Stored entries:
+++
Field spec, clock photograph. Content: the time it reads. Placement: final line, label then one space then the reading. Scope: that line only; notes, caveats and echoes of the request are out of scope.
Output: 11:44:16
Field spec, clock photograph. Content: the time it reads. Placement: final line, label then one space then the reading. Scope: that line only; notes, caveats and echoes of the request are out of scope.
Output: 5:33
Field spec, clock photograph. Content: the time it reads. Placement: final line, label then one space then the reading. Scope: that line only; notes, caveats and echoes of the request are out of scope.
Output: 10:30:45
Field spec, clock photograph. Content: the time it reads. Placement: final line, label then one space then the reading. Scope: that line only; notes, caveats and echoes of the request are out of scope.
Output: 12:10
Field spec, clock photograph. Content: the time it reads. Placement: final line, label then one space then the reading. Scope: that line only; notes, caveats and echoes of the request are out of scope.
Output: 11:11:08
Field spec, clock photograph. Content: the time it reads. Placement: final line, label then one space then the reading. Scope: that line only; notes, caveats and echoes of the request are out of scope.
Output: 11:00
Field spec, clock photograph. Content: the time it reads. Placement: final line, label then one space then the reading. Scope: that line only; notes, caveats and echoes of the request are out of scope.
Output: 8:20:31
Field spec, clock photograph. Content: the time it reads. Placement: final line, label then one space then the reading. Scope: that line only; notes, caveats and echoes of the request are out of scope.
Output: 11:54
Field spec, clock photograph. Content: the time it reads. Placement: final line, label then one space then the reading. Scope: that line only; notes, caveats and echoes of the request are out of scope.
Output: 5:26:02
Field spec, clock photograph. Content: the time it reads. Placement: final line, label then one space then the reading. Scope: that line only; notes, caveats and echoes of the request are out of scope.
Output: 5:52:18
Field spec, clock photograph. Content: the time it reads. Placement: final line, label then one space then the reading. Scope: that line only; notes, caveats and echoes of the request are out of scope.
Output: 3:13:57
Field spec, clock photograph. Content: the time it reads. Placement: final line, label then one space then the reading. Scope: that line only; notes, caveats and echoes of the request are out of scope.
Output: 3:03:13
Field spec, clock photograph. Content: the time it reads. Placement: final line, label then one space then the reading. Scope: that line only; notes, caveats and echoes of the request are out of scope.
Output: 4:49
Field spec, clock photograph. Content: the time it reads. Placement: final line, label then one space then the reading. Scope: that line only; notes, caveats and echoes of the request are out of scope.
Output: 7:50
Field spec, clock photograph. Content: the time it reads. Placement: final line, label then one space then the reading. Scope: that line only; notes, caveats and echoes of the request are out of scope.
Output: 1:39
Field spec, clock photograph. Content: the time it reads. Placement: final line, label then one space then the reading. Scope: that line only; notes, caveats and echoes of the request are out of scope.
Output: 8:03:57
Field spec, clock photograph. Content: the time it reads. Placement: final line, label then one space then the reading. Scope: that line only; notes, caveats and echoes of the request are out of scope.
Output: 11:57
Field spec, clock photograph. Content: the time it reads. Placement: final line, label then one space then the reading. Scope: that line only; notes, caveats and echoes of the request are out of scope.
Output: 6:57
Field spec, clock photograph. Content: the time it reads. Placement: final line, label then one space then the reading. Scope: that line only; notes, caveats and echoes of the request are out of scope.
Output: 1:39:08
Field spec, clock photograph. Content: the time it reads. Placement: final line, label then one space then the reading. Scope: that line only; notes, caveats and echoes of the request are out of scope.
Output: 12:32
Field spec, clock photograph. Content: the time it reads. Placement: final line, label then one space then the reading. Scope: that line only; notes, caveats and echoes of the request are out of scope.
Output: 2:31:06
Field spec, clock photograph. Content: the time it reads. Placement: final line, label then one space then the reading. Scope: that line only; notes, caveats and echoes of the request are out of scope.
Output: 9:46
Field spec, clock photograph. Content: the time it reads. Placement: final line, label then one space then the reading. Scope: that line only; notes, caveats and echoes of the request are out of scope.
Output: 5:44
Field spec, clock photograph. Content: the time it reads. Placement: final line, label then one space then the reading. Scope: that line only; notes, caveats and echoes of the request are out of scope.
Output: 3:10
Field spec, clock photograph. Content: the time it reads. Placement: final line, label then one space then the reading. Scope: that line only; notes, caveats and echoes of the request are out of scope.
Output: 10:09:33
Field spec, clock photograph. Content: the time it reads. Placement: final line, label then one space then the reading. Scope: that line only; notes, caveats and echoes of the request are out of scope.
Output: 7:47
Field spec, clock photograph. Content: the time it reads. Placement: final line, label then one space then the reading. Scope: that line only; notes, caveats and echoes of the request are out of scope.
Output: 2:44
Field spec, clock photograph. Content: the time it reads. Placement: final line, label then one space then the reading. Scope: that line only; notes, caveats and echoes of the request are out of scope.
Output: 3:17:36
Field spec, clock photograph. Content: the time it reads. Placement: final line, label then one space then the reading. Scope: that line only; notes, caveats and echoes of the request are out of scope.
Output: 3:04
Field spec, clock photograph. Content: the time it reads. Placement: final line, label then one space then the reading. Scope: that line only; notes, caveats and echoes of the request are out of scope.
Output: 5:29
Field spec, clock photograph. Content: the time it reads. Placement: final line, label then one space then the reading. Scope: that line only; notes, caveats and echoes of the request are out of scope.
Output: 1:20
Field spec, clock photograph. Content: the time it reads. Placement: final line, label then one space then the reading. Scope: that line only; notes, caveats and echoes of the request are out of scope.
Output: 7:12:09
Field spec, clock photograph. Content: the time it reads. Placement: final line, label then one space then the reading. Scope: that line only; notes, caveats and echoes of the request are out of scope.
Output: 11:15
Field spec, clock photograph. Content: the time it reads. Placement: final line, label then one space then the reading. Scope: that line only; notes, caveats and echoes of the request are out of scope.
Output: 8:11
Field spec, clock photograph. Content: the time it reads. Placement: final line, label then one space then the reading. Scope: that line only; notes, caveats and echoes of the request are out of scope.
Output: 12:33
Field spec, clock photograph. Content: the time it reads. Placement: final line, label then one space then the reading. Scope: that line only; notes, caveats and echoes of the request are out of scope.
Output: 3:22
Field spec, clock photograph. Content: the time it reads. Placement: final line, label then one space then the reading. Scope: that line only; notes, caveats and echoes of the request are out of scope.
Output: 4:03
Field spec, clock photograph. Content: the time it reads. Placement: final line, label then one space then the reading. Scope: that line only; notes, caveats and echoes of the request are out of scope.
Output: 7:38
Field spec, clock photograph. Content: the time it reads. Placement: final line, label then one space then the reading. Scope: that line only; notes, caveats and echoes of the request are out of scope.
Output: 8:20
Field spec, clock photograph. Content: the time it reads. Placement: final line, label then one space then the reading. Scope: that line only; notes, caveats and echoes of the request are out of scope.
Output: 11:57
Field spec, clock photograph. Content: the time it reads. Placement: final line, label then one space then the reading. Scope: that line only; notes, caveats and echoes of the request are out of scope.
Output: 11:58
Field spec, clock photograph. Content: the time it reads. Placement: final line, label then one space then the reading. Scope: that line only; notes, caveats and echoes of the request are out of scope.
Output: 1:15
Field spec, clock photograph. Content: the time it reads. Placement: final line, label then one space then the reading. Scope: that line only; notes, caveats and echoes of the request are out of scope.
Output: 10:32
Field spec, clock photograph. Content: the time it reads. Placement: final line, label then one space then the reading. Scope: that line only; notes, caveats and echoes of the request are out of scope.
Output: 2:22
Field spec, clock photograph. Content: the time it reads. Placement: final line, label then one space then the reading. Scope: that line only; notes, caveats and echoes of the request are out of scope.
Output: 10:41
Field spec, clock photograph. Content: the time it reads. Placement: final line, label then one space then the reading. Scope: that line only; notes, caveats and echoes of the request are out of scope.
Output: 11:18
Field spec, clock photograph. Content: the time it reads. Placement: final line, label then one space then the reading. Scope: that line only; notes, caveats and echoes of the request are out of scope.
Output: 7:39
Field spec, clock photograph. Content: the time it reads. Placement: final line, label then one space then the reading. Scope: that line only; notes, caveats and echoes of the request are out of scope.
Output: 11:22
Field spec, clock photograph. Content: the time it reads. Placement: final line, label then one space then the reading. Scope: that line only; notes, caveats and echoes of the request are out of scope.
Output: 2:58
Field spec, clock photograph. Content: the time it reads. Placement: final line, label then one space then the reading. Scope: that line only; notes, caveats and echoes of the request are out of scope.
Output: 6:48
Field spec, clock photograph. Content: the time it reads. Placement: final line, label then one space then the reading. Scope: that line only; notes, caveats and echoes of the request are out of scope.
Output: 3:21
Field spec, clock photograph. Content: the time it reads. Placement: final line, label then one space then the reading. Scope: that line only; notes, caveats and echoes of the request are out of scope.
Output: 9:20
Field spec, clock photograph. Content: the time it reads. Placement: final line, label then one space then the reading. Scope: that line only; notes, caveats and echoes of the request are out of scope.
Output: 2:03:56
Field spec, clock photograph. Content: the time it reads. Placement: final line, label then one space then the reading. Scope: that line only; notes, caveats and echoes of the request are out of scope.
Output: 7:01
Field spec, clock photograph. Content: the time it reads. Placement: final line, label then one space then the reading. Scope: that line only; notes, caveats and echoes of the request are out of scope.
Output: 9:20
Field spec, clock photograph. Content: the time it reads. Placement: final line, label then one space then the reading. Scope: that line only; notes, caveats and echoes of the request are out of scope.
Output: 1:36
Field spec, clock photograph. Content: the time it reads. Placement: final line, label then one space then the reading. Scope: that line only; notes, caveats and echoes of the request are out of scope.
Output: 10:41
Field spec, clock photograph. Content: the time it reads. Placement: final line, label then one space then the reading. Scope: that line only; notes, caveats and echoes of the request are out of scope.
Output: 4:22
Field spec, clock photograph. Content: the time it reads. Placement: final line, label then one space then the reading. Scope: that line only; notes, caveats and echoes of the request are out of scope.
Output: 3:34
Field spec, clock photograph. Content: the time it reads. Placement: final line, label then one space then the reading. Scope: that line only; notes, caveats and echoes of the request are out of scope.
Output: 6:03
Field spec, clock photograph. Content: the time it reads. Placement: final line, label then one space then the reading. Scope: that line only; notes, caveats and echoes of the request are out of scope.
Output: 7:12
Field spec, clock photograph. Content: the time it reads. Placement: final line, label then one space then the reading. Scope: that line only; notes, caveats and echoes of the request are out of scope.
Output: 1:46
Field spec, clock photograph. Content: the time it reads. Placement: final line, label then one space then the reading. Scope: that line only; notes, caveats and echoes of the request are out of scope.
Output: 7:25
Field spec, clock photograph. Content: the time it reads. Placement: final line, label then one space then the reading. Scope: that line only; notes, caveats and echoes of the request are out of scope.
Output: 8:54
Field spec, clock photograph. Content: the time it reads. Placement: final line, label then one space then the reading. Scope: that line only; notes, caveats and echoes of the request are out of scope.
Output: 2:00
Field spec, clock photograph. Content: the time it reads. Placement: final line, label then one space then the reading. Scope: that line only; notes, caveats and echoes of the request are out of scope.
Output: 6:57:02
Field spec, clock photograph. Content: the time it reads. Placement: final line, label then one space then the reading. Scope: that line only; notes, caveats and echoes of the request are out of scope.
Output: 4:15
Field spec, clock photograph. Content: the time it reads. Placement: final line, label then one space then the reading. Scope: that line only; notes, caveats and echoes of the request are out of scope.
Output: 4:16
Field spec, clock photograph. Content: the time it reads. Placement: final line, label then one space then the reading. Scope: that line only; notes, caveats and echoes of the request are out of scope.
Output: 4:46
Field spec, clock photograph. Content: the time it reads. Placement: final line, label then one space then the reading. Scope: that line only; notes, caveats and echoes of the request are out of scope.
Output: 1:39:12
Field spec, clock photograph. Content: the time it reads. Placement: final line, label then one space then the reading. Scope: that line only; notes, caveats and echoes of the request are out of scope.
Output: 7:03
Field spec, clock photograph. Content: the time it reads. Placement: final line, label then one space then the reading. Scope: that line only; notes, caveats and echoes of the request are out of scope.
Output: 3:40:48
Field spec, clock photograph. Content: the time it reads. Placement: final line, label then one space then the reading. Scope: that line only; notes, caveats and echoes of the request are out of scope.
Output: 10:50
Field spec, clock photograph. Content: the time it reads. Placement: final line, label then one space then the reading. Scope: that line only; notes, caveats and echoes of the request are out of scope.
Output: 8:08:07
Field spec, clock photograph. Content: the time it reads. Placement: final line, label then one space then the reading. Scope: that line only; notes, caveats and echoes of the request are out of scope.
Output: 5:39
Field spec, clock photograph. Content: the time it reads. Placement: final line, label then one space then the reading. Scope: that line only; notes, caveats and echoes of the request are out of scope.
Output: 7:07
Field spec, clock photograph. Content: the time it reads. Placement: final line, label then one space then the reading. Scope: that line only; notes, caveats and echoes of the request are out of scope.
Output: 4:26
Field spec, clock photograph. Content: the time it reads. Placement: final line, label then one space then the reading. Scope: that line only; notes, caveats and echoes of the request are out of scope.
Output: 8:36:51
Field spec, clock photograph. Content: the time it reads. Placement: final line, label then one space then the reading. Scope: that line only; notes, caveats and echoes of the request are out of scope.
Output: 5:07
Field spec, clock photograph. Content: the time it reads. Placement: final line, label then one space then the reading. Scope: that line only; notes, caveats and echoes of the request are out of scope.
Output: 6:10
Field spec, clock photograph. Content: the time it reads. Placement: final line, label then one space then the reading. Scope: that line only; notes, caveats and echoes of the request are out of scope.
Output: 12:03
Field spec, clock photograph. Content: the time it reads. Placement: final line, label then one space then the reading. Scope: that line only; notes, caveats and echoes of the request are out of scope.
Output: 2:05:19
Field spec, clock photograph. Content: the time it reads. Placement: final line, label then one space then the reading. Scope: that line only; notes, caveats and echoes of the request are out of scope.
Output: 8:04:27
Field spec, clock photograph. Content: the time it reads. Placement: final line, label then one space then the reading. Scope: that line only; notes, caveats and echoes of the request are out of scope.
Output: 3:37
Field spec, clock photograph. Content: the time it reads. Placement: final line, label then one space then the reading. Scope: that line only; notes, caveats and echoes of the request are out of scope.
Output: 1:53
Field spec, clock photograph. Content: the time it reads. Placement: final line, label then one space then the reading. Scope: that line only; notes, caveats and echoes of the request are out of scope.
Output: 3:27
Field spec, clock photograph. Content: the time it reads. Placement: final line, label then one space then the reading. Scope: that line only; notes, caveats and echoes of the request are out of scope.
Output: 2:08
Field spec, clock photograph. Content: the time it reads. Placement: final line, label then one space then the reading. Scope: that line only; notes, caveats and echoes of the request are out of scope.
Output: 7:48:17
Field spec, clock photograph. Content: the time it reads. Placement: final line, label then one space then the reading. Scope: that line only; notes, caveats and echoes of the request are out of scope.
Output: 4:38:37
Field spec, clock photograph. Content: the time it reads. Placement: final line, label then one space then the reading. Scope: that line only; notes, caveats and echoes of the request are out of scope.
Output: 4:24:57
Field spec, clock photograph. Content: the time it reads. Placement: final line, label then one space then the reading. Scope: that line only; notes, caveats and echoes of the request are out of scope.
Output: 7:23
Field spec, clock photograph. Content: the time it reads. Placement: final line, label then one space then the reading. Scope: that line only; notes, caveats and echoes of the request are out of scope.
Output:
+++
» **GOAL OF THE EXERCISE**:
Set down the lines of the records word for word, starting at the top of the records and going on through the line that contains "Output: 8:20:31".

» **WRITTEN ANSWER**:
Field spec, clock photograph. Content: the time it reads. Placement: final line, label then one space then the reading. Scope: that line only; notes, caveats and echoes of the request are out of scope.
Output: 11:44:16
Field spec, clock photograph. Content: the time it reads. Placement: final line, label then one space then the reading. Scope: that line only; notes, caveats and echoes of the request are out of scope.
Output: 5:33
Field spec, clock photograph. Content: the time it reads. Placement: final line, label then one space then the reading. Scope: that line only; notes, caveats and echoes of the request are out of scope.
Output: 10:30:45
Field spec, clock photograph. Content: the time it reads. Placement: final line, label then one space then the reading. Scope: that line only; notes, caveats and echoes of the request are out of scope.
Output: 12:10
Field spec, clock photograph. Content: the time it reads. Placement: final line, label then one space then the reading. Scope: that line only; notes, caveats and echoes of the request are out of scope.
Output: 11:11:08
Field spec, clock photograph. Content: the time it reads. Placement: final line, label then one space then the reading. Scope: that line only; notes, caveats and echoes of the request are out of scope.
Output: 11:00
Field spec, clock photograph. Content: the time it reads. Placement: final line, label then one space then the reading. Scope: that line only; notes, caveats and echoes of the request are out of scope.
Output: 8:20:31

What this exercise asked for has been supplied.